- Kategori
- Kişisel Gelişim
Büyük görünmek değil; gerçekten-büyük- olabilmek erdemdir..

net'ten..
Ülkemizde, 80 yıldır Matematik dersinden nefret eden öğrenciler yetiştirildi...
Fizik-Kimya derslerinden kaçan öğrencileri kazanmak mümkün olamadı...
Dersini bi türlü sevdirmeyi beceremeyen bu alan öğretmenleri yüzünden, bilim adamı yetiştiremedik... Ülkemiz fen-teknik-bilim alanlarında dünyanın çok gerilerinde kaldı...
Ülkemizde Matematik becerisi zayıf diyerek; bir çeşit geri zekâlı damgası yiyen ve bu sözde eğitimcilerce dışlanan bir çok genç, ABD, Japonya, Norveç gibi bilimsel çalışmalarıyla ünlenmiş ülkelerde başarılı oldular...

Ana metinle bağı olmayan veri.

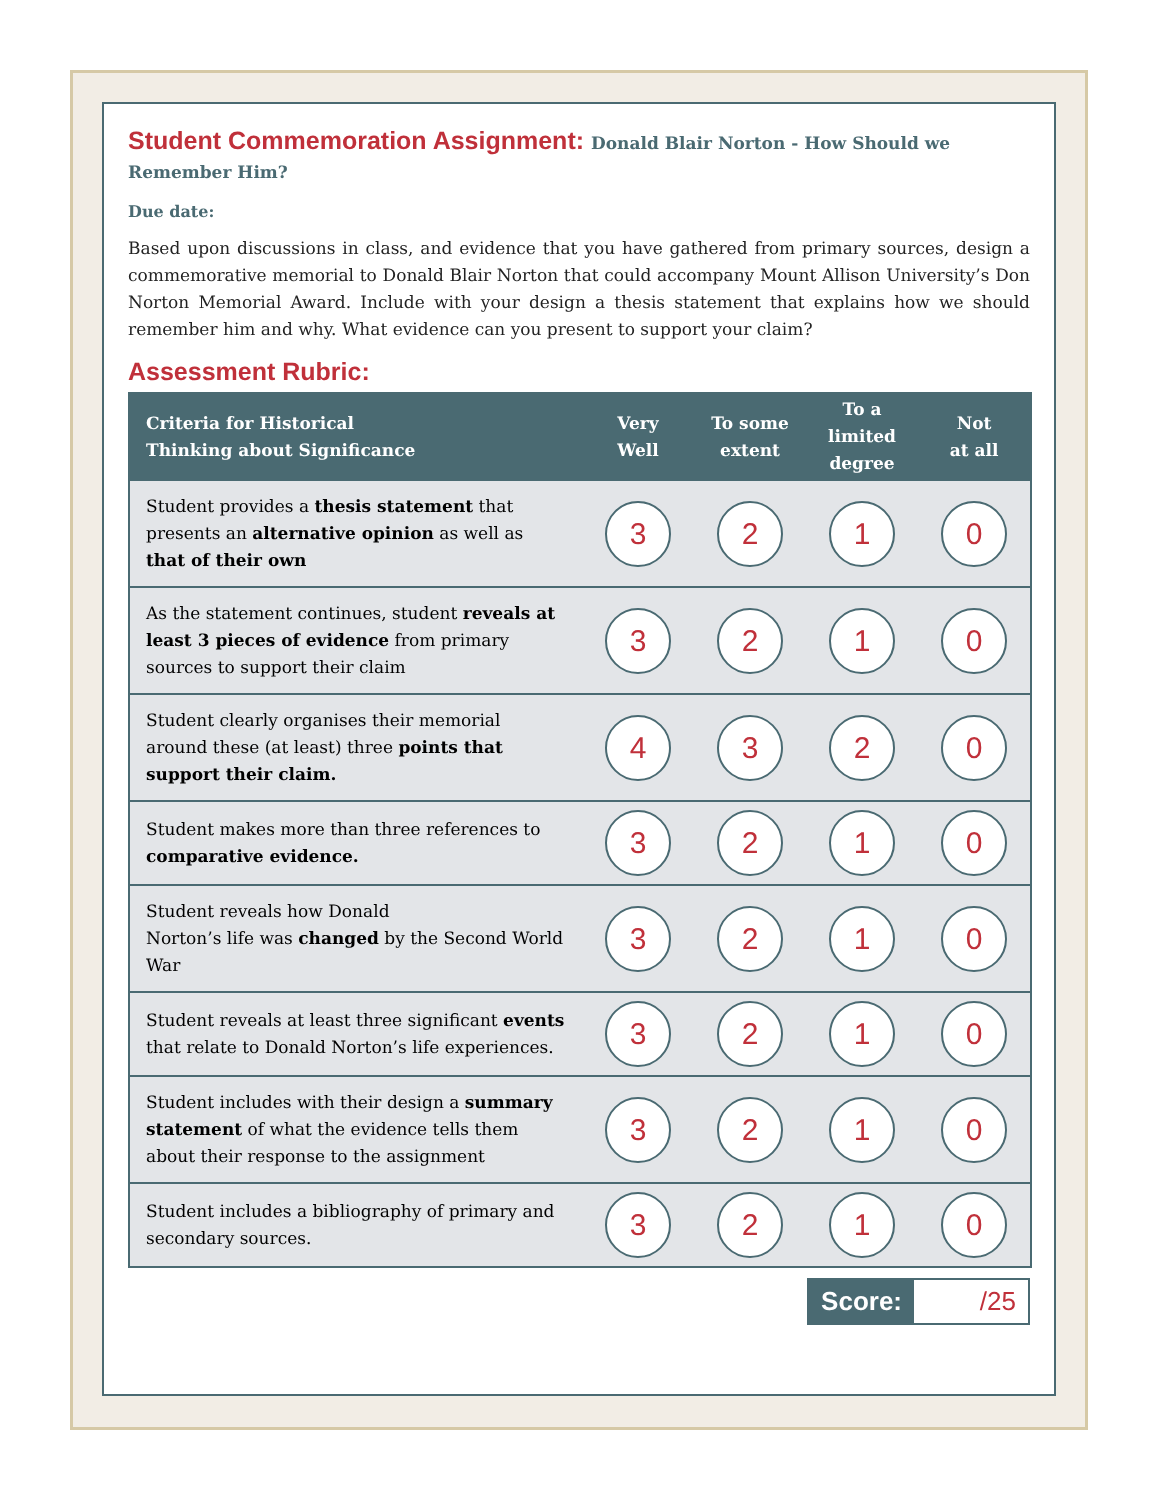Student Commemoration Assignment: Donald Blair Norton - How Should we Remember Him?
Due date:
Based upon discussions in class, and evidence that you have gathered from primary sources, design a commemorative memorial to Donald Blair Norton that could accompany Mount Allison University’s Don Norton Memorial Award. Include with your design a thesis statement that explains how we should remember him and why. What evidence can you present to support your claim?
Assessment Rubric:
| Criteria for Historical Thinking about Significance | Very Well | To some extent | To a limited degree | Not at all |
| --- | --- | --- | --- | --- |
| Student provides a thesis statement that presents an alternative opinion as well as that of their own | 3 | 2 | 1 | 0 |
| As the statement continues, student reveals at least 3 pieces of evidence from primary sources to support their claim | 3 | 2 | 1 | 0 |
| Student clearly organises their memorial around these (at least) three points that support their claim. | 4 | 3 | 2 | 0 |
| Student makes more than three references to comparative evidence. | 3 | 2 | 1 | 0 |
| Student reveals how Donald Norton’s life was changed by the Second World War | 3 | 2 | 1 | 0 |
| Student reveals at least three significant events that relate to Donald Norton’s life experiences. | 3 | 2 | 1 | 0 |
| Student includes with their design a summary statement of what the evidence tells them about their response to the assignment | 3 | 2 | 1 | 0 |
| Student includes a bibliography of primary and secondary sources. | 3 | 2 | 1 | 0 |
Score: /25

Ülkemizde, 'Yedi zekâ kuramından ' hebersiz ve cahil kalan eğitimcilerin sayısı halen çok yükseklerdedir.
' Diplomalı külli cahillerin' kendi işlerini liyâkatince yapamadıkları halde; başka branşlarda ahkâm kesmeleri de başı kumda olan devekuşu kuramını çağrıştırır.. Bunlar, üzerlerine farz olmayan 'herşeye maydanoz olurlar '...
Çevrenizde her an bunlarla karşılaşabilrsiniz.... Çal-çenedirler... Hayatları boyunca da insanlık için ellerini taşın altına koydukları görülmemiştir...
Taşın altına el uzatsalar da mutlaka çıkar düşündüklerinden, yapılan duvarı da yıkmışlardır...
..........
Eğitim sorunlarımız, ehil ellerde şekillenmeyince, iyice ' kısır döngü ' diplerine inmiştir...
Gençlerimizden, taşıyamayacakları yükler istemek yerine; onlarda olan küçük cevherleri işlemeyi beceremedik... Halen kıyafet ve 4+4+4 tartışmasıyla ve lüzumsuz kısır çekişmelerle, ülkemize zaman kaybettiren bu yeteneksizleri kınıyorum...
.........
Yapıcı eleştiri yapmaktan aciz; patavatsızlar; boş başaklar gibi kafaları dik gezerler...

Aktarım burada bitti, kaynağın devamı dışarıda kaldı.